== Fragmento proporcionado
Un nuevo proyecto de ley busca aplicar detención preventiva y condena en centros penitenciarios a adolescentes de 14 a 17 años. La edad de responsabilidad penal — 12 años desde 2010 — no cambia. Lo que cambia son las consecuencias. Y los organismos internacionales llevan décadas advirtiendo que este camino no funciona. No es la primera vez que Panamá tiene esta conversación — desde 1999, la Ley 40 ha sobrevivido más de 15 intentos de modificación, y cada vez el debate termina en el mismo lugar.
El proyecto de ley 539 ya pasó su primer debate, aprobado por la Comisión de Gobierno de la Asamblea Nacional. El propio presidente de esa Comisión, el diputado Luis Eduardo Camacho, no ocultó sus dudas: “Yo no creo que el aumento de las penas sea algo que va a reducir los delitos. Si así fuera, en los países donde existe pena de muerte nadie cometería delitos.”
Una historia de intentos repetidos:
1999 — La Ley 40 crea el sistema de justicia juvenil, aplicable desde los 14 años.
2010 — La edad baja a 12 años.
2011 — La ONU lo señala como una preocupación grave y pide revertirlo.
2026 — El Proyecto 539 propone detención preventiva y cárcel para adolescentes de 14 a 17 años.
Cómo funciona el sistema hoy y qué cambia:
Hoy, la Ley 40 garantiza que los adolescentes de 14 a 17 años en conflicto con la ley vayan a centros especializados — como Las Garzas o el Centro Basilio Lakas — separados del sistema penal de adultos, con enfoque en educación y resocialización. Su expediente es confidencial: un error a los 15 años no define el resto de su vida.
====
* Instrucciones de trabajo
Prosigue el texto sobre el Proyecto de Ley 539 y la justicia juvenil en Panamá a partir de su última oración.
== Conjunto de entradas
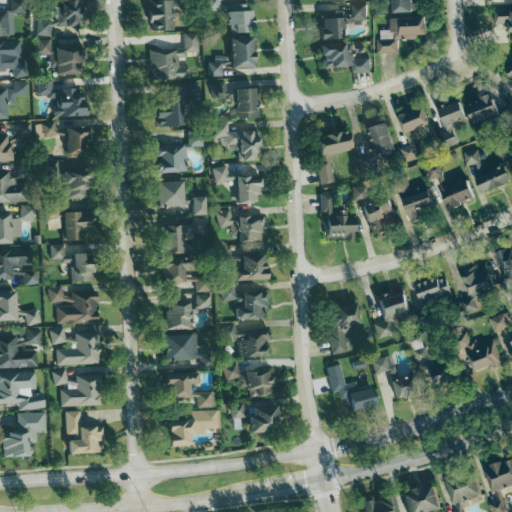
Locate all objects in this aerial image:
building: (338, 0)
building: (219, 4)
building: (402, 5)
building: (409, 5)
building: (358, 10)
building: (159, 14)
building: (168, 14)
building: (504, 15)
building: (63, 16)
building: (12, 17)
building: (67, 17)
building: (503, 17)
building: (239, 18)
building: (244, 18)
building: (344, 20)
building: (3, 24)
building: (333, 28)
building: (400, 31)
building: (406, 31)
building: (47, 47)
building: (242, 52)
building: (249, 52)
building: (10, 54)
building: (343, 57)
building: (60, 58)
building: (348, 58)
building: (11, 59)
building: (72, 60)
building: (171, 60)
building: (177, 60)
building: (219, 68)
building: (23, 69)
building: (511, 71)
road: (403, 79)
building: (190, 92)
building: (227, 92)
building: (13, 98)
building: (63, 98)
building: (70, 99)
building: (245, 102)
building: (2, 103)
building: (253, 103)
building: (482, 107)
building: (493, 108)
building: (176, 112)
building: (169, 113)
building: (457, 118)
building: (418, 122)
building: (450, 122)
building: (412, 123)
building: (49, 129)
building: (67, 137)
building: (385, 138)
building: (380, 139)
building: (82, 141)
building: (240, 142)
building: (244, 142)
building: (5, 148)
building: (9, 148)
building: (336, 151)
building: (330, 152)
building: (408, 152)
building: (411, 152)
building: (182, 155)
building: (511, 155)
building: (169, 158)
building: (436, 170)
building: (224, 173)
building: (76, 178)
building: (493, 178)
building: (498, 178)
building: (15, 184)
building: (75, 185)
building: (240, 186)
building: (13, 188)
building: (451, 188)
building: (254, 189)
building: (464, 193)
building: (176, 194)
building: (178, 198)
building: (416, 201)
building: (329, 203)
building: (425, 204)
building: (205, 206)
building: (341, 207)
building: (51, 211)
building: (377, 215)
building: (383, 215)
building: (335, 218)
building: (12, 225)
building: (14, 225)
building: (73, 225)
building: (82, 225)
building: (247, 225)
road: (297, 225)
building: (195, 226)
building: (241, 227)
building: (344, 227)
building: (187, 237)
building: (172, 239)
building: (60, 251)
road: (128, 252)
road: (408, 253)
building: (510, 257)
building: (12, 261)
building: (14, 261)
building: (81, 267)
building: (84, 267)
building: (248, 268)
building: (259, 268)
building: (506, 270)
building: (180, 272)
building: (28, 275)
building: (192, 275)
building: (475, 283)
building: (481, 284)
building: (438, 288)
building: (430, 294)
building: (246, 303)
building: (251, 303)
building: (7, 306)
building: (77, 306)
building: (12, 308)
building: (78, 308)
building: (396, 312)
building: (181, 313)
building: (191, 313)
building: (390, 313)
building: (31, 316)
building: (36, 318)
building: (503, 321)
building: (501, 323)
building: (340, 326)
building: (347, 326)
building: (61, 336)
building: (509, 337)
building: (249, 341)
building: (258, 345)
building: (75, 347)
building: (19, 348)
building: (190, 349)
building: (20, 350)
building: (184, 350)
building: (85, 351)
building: (492, 357)
building: (482, 358)
building: (389, 367)
building: (239, 374)
building: (250, 380)
building: (343, 382)
building: (187, 383)
building: (265, 383)
building: (405, 386)
building: (409, 387)
building: (78, 388)
building: (81, 389)
building: (185, 389)
building: (20, 390)
building: (22, 390)
building: (350, 391)
building: (209, 400)
building: (370, 400)
building: (240, 411)
building: (257, 417)
building: (270, 418)
building: (76, 424)
building: (190, 425)
road: (415, 425)
building: (198, 427)
building: (28, 434)
building: (22, 435)
building: (81, 436)
building: (92, 440)
road: (418, 455)
road: (319, 465)
road: (158, 473)
building: (499, 474)
building: (463, 486)
building: (468, 488)
road: (324, 496)
building: (421, 499)
building: (429, 499)
road: (175, 502)
building: (379, 505)
building: (385, 505)
road: (123, 511)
====
* Espacio de respuesta
El proyecto 539 cambia eso. Los mismos jóvenes irían a módulos dentro de centros penitenciarios — dentro de cárceles. Separados de los adultos, sí, pero dentro de la misma infraestructura carcelaria. Y su expediente quedaría atado a un sistema que no fue diseñado para protegerlos sino para procesarlos. La detención preventiva — estar preso antes de ser juzgado, sin sentencia, sin condena — es una de las medidas centrales del proyecto.
Responsabilidad no es lo mismo que criminalización.
La Convención sobre los Derechos del Niño exige un sistema de justicia juvenil separado del penal de adultos, centrado en la rehabilitación. Panamá la ratificó — pero ratificar un tratado y cumplirlo son cosas distintas.
Thomas Hammarberg, ex Comisionado de Derechos Humanos del Consejo de Europa, fue directo: “Es de interés de todos dejar de hacer criminales a los niños. Debemos tratarlos como niños mientras aún lo son, y reservar el sistema de justicia penal para los adultos.”
Cuando un adolescente entra al sistema penal, muchas veces no sale rehabilitado — sale marcado.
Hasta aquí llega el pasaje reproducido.